## [Aim of the exercise]
The answer should match the records character for character.

## [Material for the task]
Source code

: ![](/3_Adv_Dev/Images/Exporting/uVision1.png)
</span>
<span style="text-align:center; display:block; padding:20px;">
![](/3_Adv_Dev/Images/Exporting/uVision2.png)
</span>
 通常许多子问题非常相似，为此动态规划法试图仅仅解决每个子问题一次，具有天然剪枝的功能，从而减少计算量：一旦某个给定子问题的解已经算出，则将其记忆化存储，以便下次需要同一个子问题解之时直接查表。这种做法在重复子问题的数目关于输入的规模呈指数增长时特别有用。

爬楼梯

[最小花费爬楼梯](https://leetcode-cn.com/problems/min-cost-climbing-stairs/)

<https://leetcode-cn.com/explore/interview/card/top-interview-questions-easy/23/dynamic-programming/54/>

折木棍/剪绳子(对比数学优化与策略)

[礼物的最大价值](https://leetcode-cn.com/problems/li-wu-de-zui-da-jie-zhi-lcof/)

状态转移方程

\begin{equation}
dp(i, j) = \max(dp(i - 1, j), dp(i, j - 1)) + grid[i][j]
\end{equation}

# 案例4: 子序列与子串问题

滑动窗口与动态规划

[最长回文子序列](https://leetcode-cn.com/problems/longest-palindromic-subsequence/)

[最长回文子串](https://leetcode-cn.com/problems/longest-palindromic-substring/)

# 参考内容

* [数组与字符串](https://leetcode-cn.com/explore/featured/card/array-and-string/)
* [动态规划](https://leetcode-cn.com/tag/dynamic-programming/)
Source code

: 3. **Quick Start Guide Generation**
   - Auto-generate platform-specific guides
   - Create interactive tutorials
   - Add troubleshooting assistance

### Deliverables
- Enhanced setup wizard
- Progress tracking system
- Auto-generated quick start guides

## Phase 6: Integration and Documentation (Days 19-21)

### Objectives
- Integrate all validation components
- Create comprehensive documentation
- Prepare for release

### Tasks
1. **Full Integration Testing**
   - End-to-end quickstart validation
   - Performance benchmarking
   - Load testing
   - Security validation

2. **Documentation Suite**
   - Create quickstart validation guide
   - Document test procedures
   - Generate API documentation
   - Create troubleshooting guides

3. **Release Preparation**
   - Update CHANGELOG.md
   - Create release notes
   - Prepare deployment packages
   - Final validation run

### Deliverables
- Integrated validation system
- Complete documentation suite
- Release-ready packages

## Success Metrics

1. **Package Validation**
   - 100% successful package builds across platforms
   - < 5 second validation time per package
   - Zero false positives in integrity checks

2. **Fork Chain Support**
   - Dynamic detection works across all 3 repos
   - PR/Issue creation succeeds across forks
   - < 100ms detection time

## [Completed exercise]
Source code

: ![](/3_Adv_Dev/Images/Exporting/uVision1.png)
</span>
<span style="text-align:center; display:block; padding:20px;">
![](/3_Adv_Dev/Images/Exporting/uVision2.png)
</span>
 通常许多子问题非常相似，为此动态规划法试图仅仅解决每个子问题一次，具有天然剪枝的功能，从而减少计算量：一旦某个给定子问题的解已经算出，则将其记忆化存储，以便下次需要同一个子问题解之时直接查表。这种做法在重复子问题的数目关于输入的规模呈指数增长时特别有用。

爬楼梯

[最小花费爬楼梯](https://leetcode-cn.com/problems/min-cost-climbing-stairs/)

<https://leetcode-cn.com/explore/interview/card/top-interview-questions-easy/23/dynamic-programming/54/>

折木棍/剪绳子(对比数学优化与策略)

[礼物的最大价值](https://leetcode-cn.com/problems/li-wu-de-zui-da-jie-zhi-lcof/)

状态转移方程

\begin{equation}
dp(i, j) = \max(dp(i - 1, j), dp(i, j - 1)) + grid[i][j]
\end{equation}

# 案例4: 子序列与子串问题

滑动窗口与动态规划

[最长回文子序列](https://leetcode-cn.com/problems/longest-palindromic-subsequence/)

[最长回文子串](https://leetcode-cn.com/problems/longest-palindromic-substring/)

# 参考内容

* [数组与字符串](https://leetcode-cn.com/explore/featured/card/array-and-string/)
* [动态规划](https://leetcode-cn.com/tag/dynamic-programming/)
Source code

: 3. **Quick Start Guide Generation**
   - Auto-generate platform-specific guides
   - Create interactive tutorials
   - Add troubleshooting assistance

### Deliverables
- Enhanced setup wizard
- Progress tracking system
- Auto-generated quick start guides

## Phase 6: Integration and Documentation (Days 19-21)

### Objectives
- Integrate all validation components
- Create comprehensive documentation
- Prepare for release

### Tasks
1. **Full Integration Testing**
   - End-to-end quickstart validation
   - Performance benchmarking
   - Load testing
   - Security validation

2. **Documentation Suite**
   - Create quickstart validation guide
   - Document test procedures
   - Generate API documentation
   - Create troubleshooting guides

3. **Release Preparation**
   - Update CHANGELOG.md
   - Create release notes
   - Prepare deployment packages
   - Final validation run

### Deliverables
- Integrated validation system
- Complete documentation suite
- Release-ready packages

## Success Metrics

1. **Package Validation**
   - 100% successful package builds across platforms
   - < 5 second validation time per package
   - Zero false positives in integrity checks

2. **Fork Chain Support**
   - Dynamic detection works across all 3 repos
   - PR/Issue creation succeeds across forks
   - < 100ms detection time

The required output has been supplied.